Lavoro richiesto:
**1)** Riscrivi la parte del brano sull'anidride carbonica che si apre con le parole contenenti "È una soluzione, questa, non" e si chiude con "da fonti rinnovabili.", sostituendo "Global Warming" con "riscaldamento globale".
**2)** Per ciascuna affermazione indica se concorda con il brano sull'anidride carbonica, rispondendo sì o no e citando le parole decisive del brano.
(a) Il riscaldamento dell'atmosfera è in corso da due secoli.
(b) Solo i Paesi industrializzati utilizzano massicciamente i combustibili.
(c) Uno dei due parametri da confrontare è la produzione di elettricità da fonti rinnovabili.

Estratto del testo:

========

SOS atmosfera: anidride carbonica e dintorni

SOS atmosfera: anidride carbonica e dintorni

I dati climatici provano che l’atmosfera si sta riscaldando progressivamente da due secoli, e che negli ultimi decenni ciò accade a ritmi crescenti. Per frenare questo processo, dovuto alla crescente concentrazione di anidride carbonica nell’aria, si impone, in tempi quanto più brevi possibili, l’abbandono dei combustibili fossili e l’adozione di fonti di energia rinnovabile.

È una soluzione, questa, non certo facile da adottare, visto che tutti i Paesi, da quelli industrializzati a quelli meno sviluppati, utilizzano massicciamente i combustibili in ogni settore economico, dalla produzione elettrica, alle industrie, ai trasporti.
L’allarme per il Global Warming, tuttavia, incomincia a essere recepito e il mercato delle fonti di energia mostra i primi segni di cambiamento. Un modo per verificarlo è quello di confrontare, in un arco di tempo sufficientemente lungo, due parametri legati all’utilizzo dei combustibili fossili: l’emissione per abitante di CO2 e la produzione di elettricità da fonti rinnovabili.

========

Materiale mostrato:

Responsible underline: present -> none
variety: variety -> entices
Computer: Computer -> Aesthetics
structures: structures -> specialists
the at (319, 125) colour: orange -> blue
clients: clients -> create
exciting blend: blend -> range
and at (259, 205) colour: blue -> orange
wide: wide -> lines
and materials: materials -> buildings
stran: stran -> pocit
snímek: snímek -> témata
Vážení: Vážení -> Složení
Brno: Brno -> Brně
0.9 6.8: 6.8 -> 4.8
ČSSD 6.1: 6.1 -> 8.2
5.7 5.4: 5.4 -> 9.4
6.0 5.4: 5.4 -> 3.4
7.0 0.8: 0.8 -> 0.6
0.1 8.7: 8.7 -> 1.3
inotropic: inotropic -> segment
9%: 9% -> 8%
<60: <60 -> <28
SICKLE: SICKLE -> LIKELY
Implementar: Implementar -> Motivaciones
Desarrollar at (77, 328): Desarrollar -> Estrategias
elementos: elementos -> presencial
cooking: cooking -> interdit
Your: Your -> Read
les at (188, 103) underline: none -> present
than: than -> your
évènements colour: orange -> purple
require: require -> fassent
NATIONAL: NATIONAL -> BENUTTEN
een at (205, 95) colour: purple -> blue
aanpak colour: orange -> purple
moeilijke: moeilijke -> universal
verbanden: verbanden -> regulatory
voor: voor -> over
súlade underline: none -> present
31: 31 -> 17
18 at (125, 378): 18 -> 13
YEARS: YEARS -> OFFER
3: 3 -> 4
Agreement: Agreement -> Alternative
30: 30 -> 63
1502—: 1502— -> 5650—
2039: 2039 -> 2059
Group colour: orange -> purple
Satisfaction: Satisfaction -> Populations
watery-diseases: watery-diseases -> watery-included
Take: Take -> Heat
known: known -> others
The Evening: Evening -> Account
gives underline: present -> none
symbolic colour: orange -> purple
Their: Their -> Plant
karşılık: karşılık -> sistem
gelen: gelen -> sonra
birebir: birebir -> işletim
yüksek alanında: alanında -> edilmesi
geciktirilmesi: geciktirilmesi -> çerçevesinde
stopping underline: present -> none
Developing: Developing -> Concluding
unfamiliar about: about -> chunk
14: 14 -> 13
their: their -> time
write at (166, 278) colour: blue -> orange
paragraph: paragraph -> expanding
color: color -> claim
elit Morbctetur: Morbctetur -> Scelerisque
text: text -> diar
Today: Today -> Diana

========

Esiti delle consegne:
**1)**
È una soluzione, questa, non certo facile da adottare, visto che tutti i Paesi, da quelli industrializzati a quelli meno sviluppati, utilizzano massicciamente i combustibili in ogni settore economico, dalla produzione elettrica, alle industrie, ai trasporti.
L’allarme per il riscaldamento globale, tuttavia, incomincia a essere recepito e il mercato delle fonti di energia mostra i primi segni di cambiamento. Un modo per verificarlo è quello di confrontare, in un arco di tempo sufficientemente lungo, due parametri legati all’utilizzo dei combustibili fossili: l’emissione per abitante di CO2 e la produzione di elettricità da fonti rinnovabili.

**2)**
(a) Sì: "l’atmosfera si sta riscaldando progressivamente da due secoli".
(b) No: "tutti i Paesi, da quelli industrializzati a quelli meno sviluppati, utilizzano massicciamente i combustibili".
(c) Sì: "l’emissione per abitante di CO2 e la produzione di elettricità da fonti rinnovabili".